Charles l’Enfant (vers 847/848-866)

Roi d’Aquitaine du 15 octobre 855 à sa mort en 866

L'Empire carolingien à la suite du partage de 843 dont Pépin II est exclu. Le royaume d'Aquitaine est alors disputé à Charles le Chauve.Il est le second fils du roi Charles II le Chauve et de sa première épouse Ermentrude d’Orléans.

Suite à l’emprisonnement du roi Pépin II d’Aquitaine, les grands d’Aquitaine [1] se révoltent en 853 et font appel à Louis le Germanique.

Ils offrent la couronne d’Aquitaine à son fils Louis le Jeune qui traverse la Neustrie [2] avec une armée et passe la Loire fin septembre ou début octobre 854. Mais le peu de soutien des Aquitains après les exactions de ses soldats et l’intervention de son oncle Charles le Chauve le pousse à la retraite. Dans le même temps, Pépin II d’Aquitaine et son frère Charles parviennent alors à s’échapper du couvent où ils étaient enfermés et prennent la tête du soulèvement.

• _EXERCICES À FAIRE_
1 > Imprimez, dans l'extrait sur Charles l'Enfant, le passage qui va de « L'Empire carolingien à » jusqu'à « tête du soulèvement. ».
2 > Relevez toutes les années citées dans l'extrait sur Charles l'Enfant. Donnez chacune une seule fois, dans l'ordre chronologique.

• _LIGNES RÉPERTORIÉES_
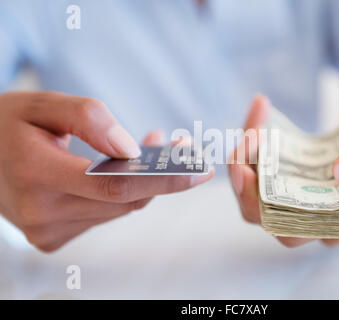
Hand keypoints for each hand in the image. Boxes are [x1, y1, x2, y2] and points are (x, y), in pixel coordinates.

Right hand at [0, 91, 213, 251]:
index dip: (163, 179)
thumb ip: (89, 119)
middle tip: (180, 148)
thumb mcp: (43, 104)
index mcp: (34, 172)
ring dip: (143, 181)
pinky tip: (124, 170)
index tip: (199, 171)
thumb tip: (133, 149)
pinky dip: (123, 193)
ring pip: (119, 208)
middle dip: (161, 175)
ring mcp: (46, 230)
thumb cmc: (9, 124)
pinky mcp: (52, 238)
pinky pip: (105, 214)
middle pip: (123, 199)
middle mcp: (40, 211)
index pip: (113, 185)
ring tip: (152, 149)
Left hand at [228, 97, 338, 247]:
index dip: (269, 207)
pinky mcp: (289, 175)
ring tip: (254, 125)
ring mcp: (298, 196)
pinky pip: (259, 166)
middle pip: (263, 215)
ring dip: (244, 160)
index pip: (295, 229)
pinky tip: (261, 108)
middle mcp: (314, 216)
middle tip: (249, 141)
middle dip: (245, 182)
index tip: (255, 170)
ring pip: (253, 194)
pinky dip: (254, 141)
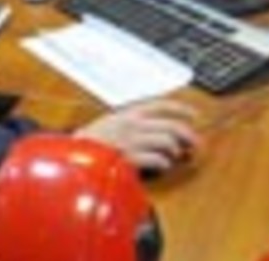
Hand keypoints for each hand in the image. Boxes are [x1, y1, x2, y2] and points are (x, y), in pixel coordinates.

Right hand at [74, 99, 200, 171]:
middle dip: (187, 134)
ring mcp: (132, 141)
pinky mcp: (130, 158)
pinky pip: (156, 159)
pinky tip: (162, 164)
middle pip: (170, 125)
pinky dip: (163, 162)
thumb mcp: (110, 122)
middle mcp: (133, 124)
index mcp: (128, 113)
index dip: (181, 108)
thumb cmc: (90, 141)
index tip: (193, 113)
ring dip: (175, 149)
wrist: (74, 154)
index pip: (161, 105)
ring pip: (166, 141)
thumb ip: (131, 122)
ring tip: (174, 154)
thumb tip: (153, 127)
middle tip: (194, 142)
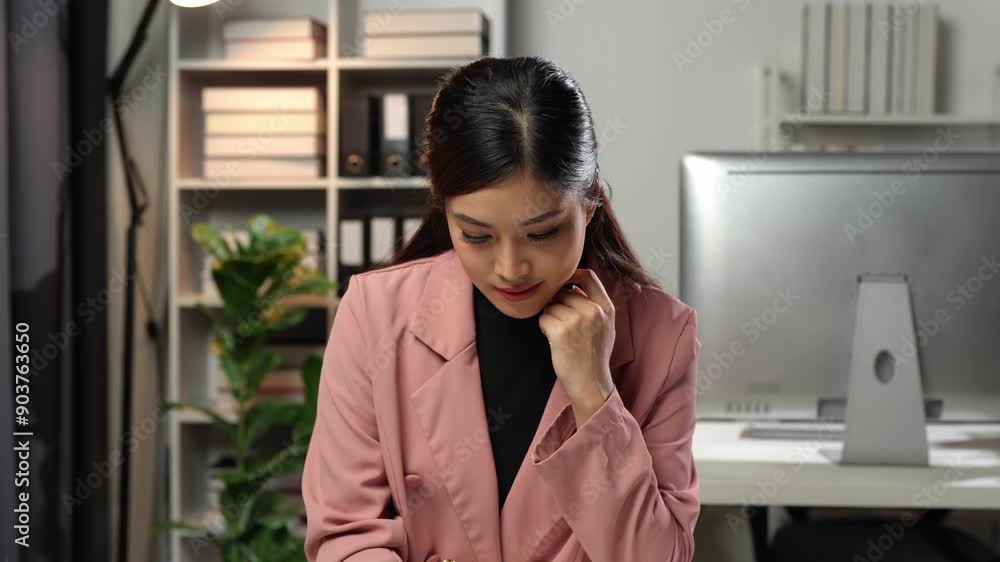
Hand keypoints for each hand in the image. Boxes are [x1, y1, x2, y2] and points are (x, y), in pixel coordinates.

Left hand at [539, 269, 615, 425]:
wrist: (591, 382)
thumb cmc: (595, 355)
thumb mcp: (605, 326)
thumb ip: (595, 304)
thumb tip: (574, 284)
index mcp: (606, 307)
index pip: (588, 276)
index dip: (572, 275)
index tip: (564, 282)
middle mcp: (593, 311)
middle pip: (564, 291)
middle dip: (558, 303)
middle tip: (562, 321)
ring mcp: (577, 321)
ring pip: (552, 304)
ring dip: (551, 316)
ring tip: (561, 333)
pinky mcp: (560, 332)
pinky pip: (544, 318)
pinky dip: (545, 327)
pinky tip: (554, 339)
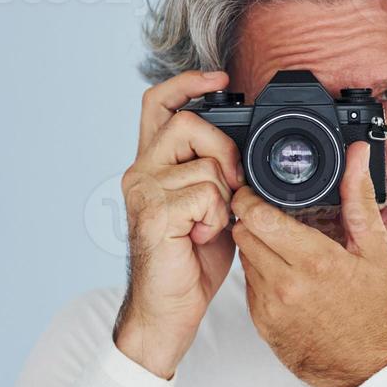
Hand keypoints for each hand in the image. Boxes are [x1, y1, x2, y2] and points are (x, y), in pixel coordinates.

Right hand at [113, 71, 244, 378]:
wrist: (168, 309)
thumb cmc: (190, 260)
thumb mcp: (213, 207)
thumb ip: (219, 175)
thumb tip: (245, 156)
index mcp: (153, 165)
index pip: (158, 103)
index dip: (188, 82)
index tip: (220, 77)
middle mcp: (141, 171)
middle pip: (188, 123)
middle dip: (224, 150)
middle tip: (231, 186)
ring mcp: (143, 191)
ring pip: (205, 164)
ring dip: (223, 197)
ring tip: (209, 225)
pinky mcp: (154, 213)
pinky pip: (205, 194)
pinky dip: (216, 217)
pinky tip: (202, 237)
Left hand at [231, 142, 386, 386]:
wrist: (372, 369)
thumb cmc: (378, 313)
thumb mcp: (375, 251)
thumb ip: (358, 198)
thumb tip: (356, 156)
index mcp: (314, 260)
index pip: (257, 215)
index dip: (250, 196)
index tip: (255, 189)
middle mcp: (286, 284)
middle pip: (243, 232)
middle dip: (252, 217)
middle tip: (269, 212)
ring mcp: (270, 307)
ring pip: (244, 258)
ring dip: (256, 246)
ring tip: (283, 244)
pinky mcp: (263, 326)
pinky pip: (249, 287)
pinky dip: (261, 274)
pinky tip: (286, 275)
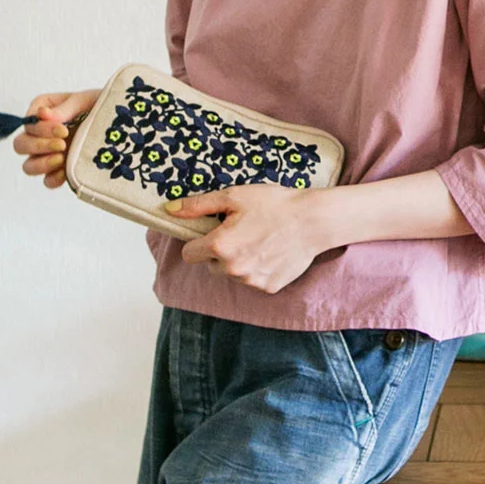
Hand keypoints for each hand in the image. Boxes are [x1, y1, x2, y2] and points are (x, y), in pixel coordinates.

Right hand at [13, 90, 100, 190]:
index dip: (41, 129)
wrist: (123, 122)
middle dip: (38, 146)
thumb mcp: (86, 100)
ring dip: (41, 164)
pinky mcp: (61, 169)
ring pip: (28, 166)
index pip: (28, 123)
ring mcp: (49, 154)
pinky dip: (53, 180)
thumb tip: (42, 114)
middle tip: (62, 144)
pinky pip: (48, 181)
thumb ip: (65, 107)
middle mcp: (41, 135)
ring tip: (61, 158)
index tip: (64, 129)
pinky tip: (65, 174)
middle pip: (21, 145)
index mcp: (43, 113)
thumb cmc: (101, 104)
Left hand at [172, 185, 328, 293]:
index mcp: (219, 246)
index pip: (190, 253)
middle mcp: (231, 269)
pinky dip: (259, 268)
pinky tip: (273, 252)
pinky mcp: (268, 287)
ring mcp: (250, 281)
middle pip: (211, 264)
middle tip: (244, 231)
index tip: (216, 230)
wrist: (315, 219)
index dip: (200, 240)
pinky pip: (253, 280)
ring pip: (232, 273)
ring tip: (262, 239)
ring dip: (240, 261)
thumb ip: (198, 205)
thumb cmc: (276, 203)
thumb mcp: (235, 196)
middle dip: (221, 251)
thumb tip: (169, 209)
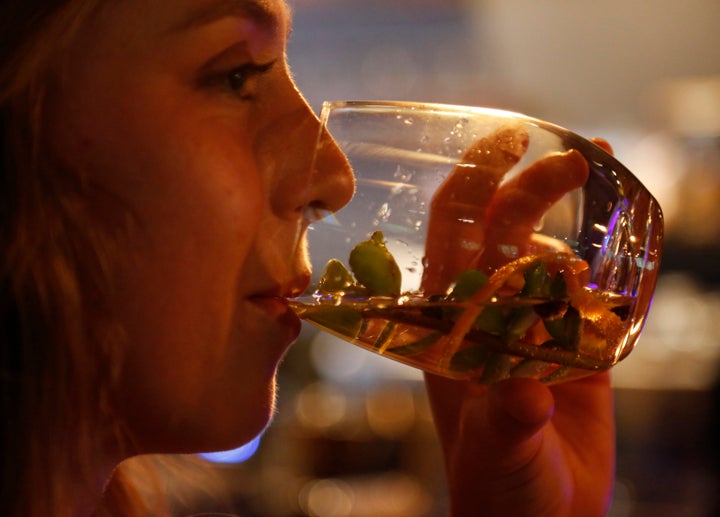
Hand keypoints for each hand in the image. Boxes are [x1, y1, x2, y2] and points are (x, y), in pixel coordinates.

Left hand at [422, 129, 615, 515]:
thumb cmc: (500, 486)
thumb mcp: (497, 450)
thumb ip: (507, 419)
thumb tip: (523, 388)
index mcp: (451, 326)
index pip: (450, 238)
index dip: (471, 185)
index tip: (503, 143)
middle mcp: (488, 315)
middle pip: (502, 231)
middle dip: (530, 187)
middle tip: (573, 159)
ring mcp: (535, 325)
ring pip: (552, 251)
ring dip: (574, 211)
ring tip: (602, 172)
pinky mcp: (579, 345)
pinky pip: (596, 291)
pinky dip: (611, 257)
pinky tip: (628, 227)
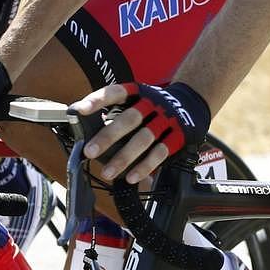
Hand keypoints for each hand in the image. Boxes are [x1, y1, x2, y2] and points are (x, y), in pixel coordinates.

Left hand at [72, 81, 210, 182]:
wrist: (190, 102)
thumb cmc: (152, 105)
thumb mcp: (135, 99)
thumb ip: (115, 110)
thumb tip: (85, 128)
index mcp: (137, 92)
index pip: (114, 92)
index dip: (97, 100)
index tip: (79, 110)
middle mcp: (151, 104)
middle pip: (128, 120)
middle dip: (108, 136)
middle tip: (90, 151)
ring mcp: (165, 121)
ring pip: (143, 139)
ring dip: (124, 157)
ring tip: (107, 172)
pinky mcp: (177, 137)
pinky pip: (160, 153)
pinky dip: (145, 166)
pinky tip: (131, 177)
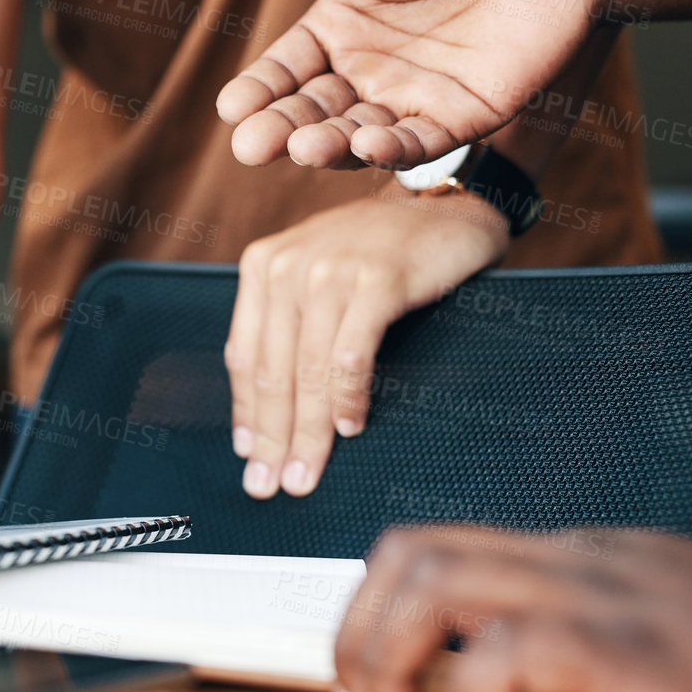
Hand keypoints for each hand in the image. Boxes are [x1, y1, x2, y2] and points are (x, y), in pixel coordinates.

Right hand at [217, 0, 611, 169]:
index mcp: (340, 27)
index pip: (286, 68)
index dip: (259, 89)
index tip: (233, 108)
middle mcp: (367, 71)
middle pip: (311, 111)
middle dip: (279, 130)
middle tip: (251, 147)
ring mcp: (411, 99)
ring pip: (356, 134)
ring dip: (328, 146)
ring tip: (303, 148)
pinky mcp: (462, 117)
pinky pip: (420, 142)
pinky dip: (393, 150)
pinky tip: (368, 146)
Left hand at [228, 187, 507, 497]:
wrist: (446, 206)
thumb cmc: (382, 253)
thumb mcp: (319, 278)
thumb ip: (290, 326)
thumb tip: (271, 411)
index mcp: (263, 267)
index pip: (245, 357)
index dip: (246, 414)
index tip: (248, 457)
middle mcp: (288, 265)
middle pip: (273, 371)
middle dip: (273, 437)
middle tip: (271, 484)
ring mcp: (332, 270)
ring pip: (308, 371)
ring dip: (308, 432)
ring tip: (307, 474)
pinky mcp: (376, 280)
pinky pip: (351, 356)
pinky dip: (349, 398)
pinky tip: (352, 427)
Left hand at [336, 526, 691, 691]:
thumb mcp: (641, 621)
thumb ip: (566, 638)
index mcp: (568, 559)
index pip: (430, 546)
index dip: (369, 606)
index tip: (362, 671)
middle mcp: (571, 564)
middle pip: (413, 552)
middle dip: (357, 628)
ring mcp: (601, 598)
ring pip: (440, 581)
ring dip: (389, 653)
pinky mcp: (635, 652)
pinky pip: (515, 646)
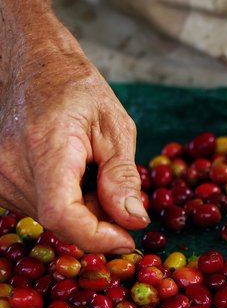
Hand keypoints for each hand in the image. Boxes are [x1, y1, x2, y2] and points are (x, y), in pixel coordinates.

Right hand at [0, 25, 148, 252]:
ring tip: (94, 168)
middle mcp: (11, 168)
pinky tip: (77, 172)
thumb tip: (134, 221)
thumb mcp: (115, 127)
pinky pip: (40, 206)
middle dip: (99, 218)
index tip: (127, 240)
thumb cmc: (79, 91)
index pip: (63, 215)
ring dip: (83, 207)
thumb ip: (122, 176)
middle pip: (61, 220)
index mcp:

• _CORRIGÉ_
1 >
L'Empire carolingien à la suite du partage de 843 dont Pépin II est exclu. Le royaume d'Aquitaine est alors disputé à Charles le Chauve.Il est le second fils du roi Charles II le Chauve et de sa première épouse Ermentrude d’Orléans.

Suite à l’emprisonnement du roi Pépin II d’Aquitaine, les grands d’Aquitaine [1] se révoltent en 853 et font appel à Louis le Germanique.

Ils offrent la couronne d’Aquitaine à son fils Louis le Jeune qui traverse la Neustrie [2] avec une armée et passe la Loire fin septembre ou début octobre 854. Mais le peu de soutien des Aquitains après les exactions de ses soldats et l’intervention de son oncle Charles le Chauve le pousse à la retraite. Dans le même temps, Pépin II d’Aquitaine et son frère Charles parviennent alors à s’échapper du couvent où ils étaient enfermés et prennent la tête du soulèvement.

2 > 843, 847, 848, 853, 854, 855, 866